Joel and Benji Madden are 5’6″, have goatees, neck tattoos, and were in a pop-punk band that peaked 15 years ago. They are now happily married to Nicole Richie and Cameron Diaz. I rest my case.
DON’T have a nude photo scandal.
Dylan and Cole Sprouse were squeaky-clean Disney stars who made millennial pre-teens feel very dirty things. Their show, The Suite Life of Zack and Cody, along with their line of clothing, magazines, comic books, and ‘personal hygiene products’ made them the richest teenage twins in the world by age 17.
By age 21, they followed the trajectory of all teen stars and had nude photos leaked online. Excuse me, DYLAN had nude photos leak online. Let this be a lesson to my identical twins – you share the same DNA; when one person’s junk is exposed, BOTH OF YOUR JUNK IS EXPOSED. Or as Cole Sprouse eloquently tweeted:
DO your own thing.
It can’t be easy watching your sibling have MAJOR success, let alone your twin. But Scarlett Johansson’s twin brother Hunter Johansson doesn’t seem to give a Johansson. While his sister was busy becoming the world’s highest-grossing actor, he was busy working on President Obama’s campaign and reelection, serving as a community organizer in Manhattan, and hosting major charity events and fundraisers. While he’s never fought a bad guy in a cat-suit or topped InTouch Magazine’s “Best Breasts” list, I’m sure his parents are equally proud.
DON’T live together at 40.
Sure, you can be college roommates. Even share your first apartment together. But when the Property Brothers were almost 40, they STILL lived together. WITH THEIR (then) FIANCÉES. Listen, I love how close they are, but I don’t know if I’d love kissing my fiancé, then wondering if it was actually his twin brother. Plus, it’s not like they share a house out of necessity… they literally buy and renovate houses for a living. I’m just saying, you can share a face and a TV empire but I think it’s time to invest in separate homes. I’ve watched enough Property Brothers to know that.
DO be inseparable.
The Sedin Twins are the most adorable 6’2″, 200lb twins in the world. They’ve played on the same hockey team since they were 8 years old and when it came time to be drafted to the NHL, they insisted on being drafted together. I know they’ve knocked people’s teeth out, but I can’t. even. handle. the cuteness. Now they are captain and assistant captain of the Vancouver Canucks, they play on a line together, score goals together, win trophies together, and have been said to “communicate like dolphins”. I don’t know what that means, but I do know it’s the kind of inseparable relationship that I want for my twins. And if they are flaming gingers, even better.

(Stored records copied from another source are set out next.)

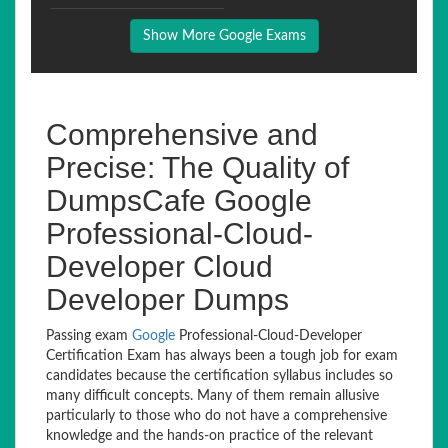
Show More Google Exams
Comprehensive and
Precise: The Quality of
DumpsCafe Google
Professional-Cloud-
Developer Cloud
Developer Dumps
Passing exam
Google
Professional-Cloud-Developer
Certification Exam has always been a tough job for exam
candidates because the certification syllabus includes so
many difficult concepts. Many of them remain allusive
particularly to those who do not have a comprehensive
knowledge and the hands-on practice of the relevant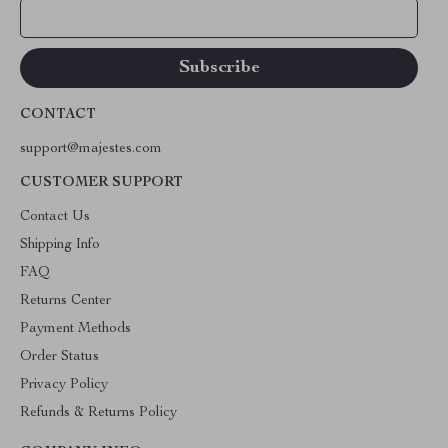
Your Email
CONTACT
support@majestes.com
CUSTOMER SUPPORT
Contact Us
Shipping Info
FAQ
Returns Center
Payment Methods
Order Status
Privacy Policy
Refunds & Returns Policy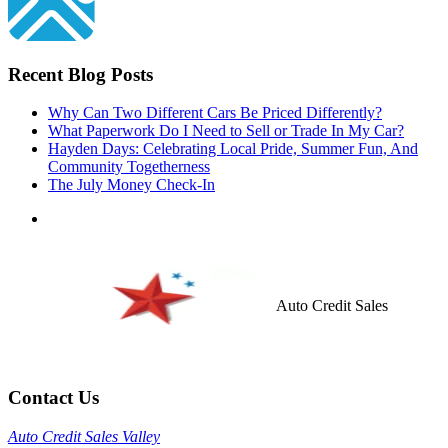
Recent Blog Posts
Why Can Two Different Cars Be Priced Differently?
What Paperwork Do I Need to Sell or Trade In My Car?
Hayden Days: Celebrating Local Pride, Summer Fun, And
Community Togetherness
The July Money Check-In
Auto Credit Sales
Contact Us
Auto Credit Sales Valley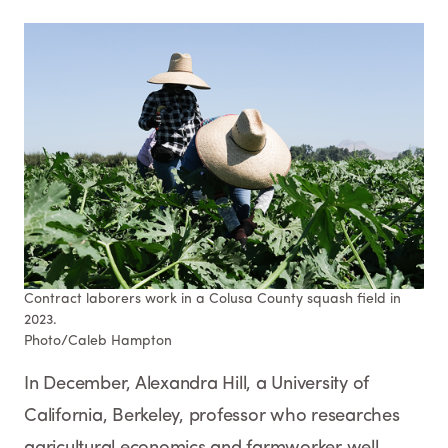
Contract laborers work in a Colusa County squash field in
2023.
Photo/Caleb Hampton
In December, Alexandra Hill, a University of
California, Berkeley, professor who researches
agricultural economics and farmworker well-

So there you have it, my sweet little unborn twins. I can only hope this extensive research will help guide you through childhood, adolescence, and well into adulthood. Just know that whether you choose to become pro-hockey players, fashion designers, teen stars, home renovators or just plain old good people, your mother will love you no matter what. And if some jerk TV host writes some snarky article about you on the internet one day, I will hunt her down and kill her.